The impact on Tobias Beventini, physician, was different. ‘Holy Mary Mother of God!’ he exclaimed when Julius walked in ‘Grass time has come, and the silly sheep with it. I thought I’d come to a whorehouse, till Margot corrected me. So have you spent all the money?’

Julius had never allowed himself to be greatly ruffled by Tobie. He said, ‘The money you made for us with Skanderbeg? Yes. I bought a button with it. Where’s Astorre?’

‘Coming later. Margot says Nicholas has solved the world bullion problem single-handed, but is probably dead.’

‘She keeps saying that,’ Julius said. ‘She knows perfectly well we’ve had word of him.’

‘But not from him. And Father Godscalc is crippled?’ When Tobie felt indignant, the bald part of his cranium turned pink. Now he had reached thirty-seven, the halo of fine, colourless hair had receded and there were purses under his round, pale blue eyes. His face, with its rosebud mouth and small nose, was otherwise sensationally smooth.

‘He’s all right,’ Julius said. ‘Living with Gregorio and the others in Spangnaerts Street. Wouldn’t give a Jacques de Lalaing much of a run in the lists, but he can do all a chaplain usually does. The Pope has praised him and fixed him up with a benefice.’

‘I thought the Pope was a Venetian?’ Tobie said. He scratched under his cuirass, which was dented. The matted wool he wore underneath smelled strongly of ointment and horse. ‘And Nicholas was financed by Portugal?’

‘Not now,’ Julius said. ‘He bought the caravel from the Portuguese, and he’s paid all that was due them. By the time he comes back, no one will know as much about the African trade as Nicholas will. And he’ll have Loppe there, his very own agent. You know the blacks think Loppe is a lawyer? I don’t know why I spent all those years in Bologna. I’ve wasted my chances.’

‘From the sound of it,’ the doctor said, ’you need all the lawyers you can get. A shipload of gold disappears and you can’t even trace the ship’s master? The ownership of the
Ribérac
herself is still in dispute three years after Jordan stole her? The claim against – at’s her name? – the
Fortado
is still unsettled and the Genoese and the Vatachino are getting away with murder, because no one can find Michael Crackbene?

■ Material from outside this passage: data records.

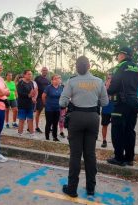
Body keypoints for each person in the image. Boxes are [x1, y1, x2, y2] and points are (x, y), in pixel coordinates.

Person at [59, 56, 109, 197]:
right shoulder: (99, 81)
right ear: (89, 66)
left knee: (75, 155)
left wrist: (72, 103)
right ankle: (91, 188)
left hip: (76, 118)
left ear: (76, 67)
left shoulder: (72, 81)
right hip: (93, 118)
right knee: (90, 154)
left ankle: (72, 189)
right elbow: (105, 102)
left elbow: (62, 102)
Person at [106, 46, 138, 167]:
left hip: (121, 103)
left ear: (123, 55)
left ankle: (118, 158)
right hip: (134, 101)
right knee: (129, 130)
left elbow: (114, 85)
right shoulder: (136, 67)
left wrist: (108, 91)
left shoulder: (120, 66)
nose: (117, 57)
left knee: (117, 130)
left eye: (119, 54)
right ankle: (129, 158)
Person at [42, 74, 63, 141]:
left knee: (55, 123)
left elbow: (62, 97)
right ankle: (47, 137)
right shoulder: (48, 87)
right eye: (55, 78)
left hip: (57, 108)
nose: (57, 80)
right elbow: (43, 96)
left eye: (58, 78)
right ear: (52, 80)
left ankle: (55, 137)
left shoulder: (61, 88)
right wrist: (45, 104)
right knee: (49, 122)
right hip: (49, 109)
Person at [17, 70, 36, 137]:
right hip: (22, 104)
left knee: (30, 119)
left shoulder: (31, 83)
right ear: (24, 75)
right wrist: (28, 95)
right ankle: (20, 133)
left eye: (31, 74)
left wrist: (33, 97)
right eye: (28, 74)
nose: (30, 75)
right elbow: (19, 93)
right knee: (22, 119)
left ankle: (32, 134)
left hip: (30, 104)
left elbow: (32, 92)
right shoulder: (21, 83)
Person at [34, 67, 50, 133]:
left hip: (46, 98)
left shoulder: (48, 80)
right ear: (41, 71)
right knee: (38, 112)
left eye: (46, 70)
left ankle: (49, 127)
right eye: (43, 70)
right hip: (39, 98)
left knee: (48, 113)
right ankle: (36, 127)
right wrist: (34, 97)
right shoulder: (37, 78)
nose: (45, 71)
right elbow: (34, 87)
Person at [101, 74, 114, 148]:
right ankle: (104, 140)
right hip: (106, 109)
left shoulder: (116, 86)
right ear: (106, 79)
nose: (110, 79)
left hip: (114, 109)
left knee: (115, 126)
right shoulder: (103, 87)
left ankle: (114, 141)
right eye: (108, 78)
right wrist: (107, 84)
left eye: (111, 78)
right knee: (104, 125)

‘By God,’ said Tobias Beventini, getting angrier. ‘I don’t know what golden cloud you think you’re sitting on, but I tell you, it
wouldn’t have stopped me hunting down all those bastards and making them pay for it all. Godscalc broken. Nicholas stuck somewhere sick on this river. What has it done to that stupid girl? And what about Diniz? Has old man Jordan got him again?’

Margot had come in while they were speaking. Julius gave her a cool look, which she returned with a half-lifted eyebrow. He would have preferred to tell Tobie all that news himself. In time. And not all at once. And not from Gregorio’s point of view.